_What to do_
Go through the entries below and copy each line that holds the word "Example".
[Start of Attachment]
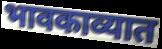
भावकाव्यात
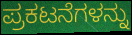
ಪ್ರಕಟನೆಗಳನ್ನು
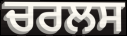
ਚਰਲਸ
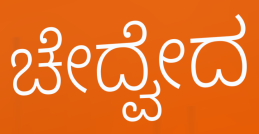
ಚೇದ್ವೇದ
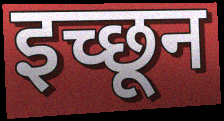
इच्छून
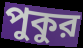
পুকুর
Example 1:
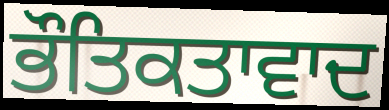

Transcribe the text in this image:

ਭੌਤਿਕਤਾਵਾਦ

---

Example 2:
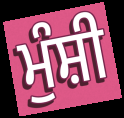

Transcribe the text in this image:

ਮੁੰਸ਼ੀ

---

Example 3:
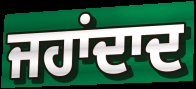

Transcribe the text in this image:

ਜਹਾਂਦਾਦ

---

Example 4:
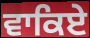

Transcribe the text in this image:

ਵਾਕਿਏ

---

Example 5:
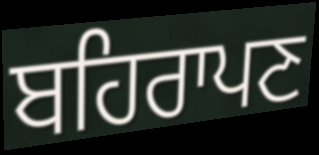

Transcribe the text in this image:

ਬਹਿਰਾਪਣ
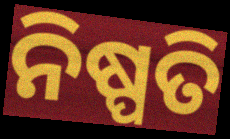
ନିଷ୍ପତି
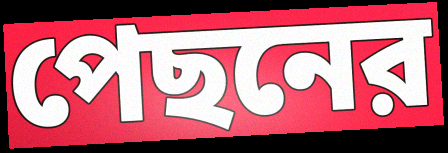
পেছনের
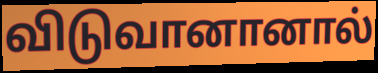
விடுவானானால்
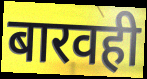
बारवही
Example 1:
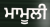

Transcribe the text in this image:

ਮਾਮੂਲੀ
[End of Attachment]
_Answer_
Example 1:
Example 2:
Example 3:
Example 4:
Example 5:
Example 1:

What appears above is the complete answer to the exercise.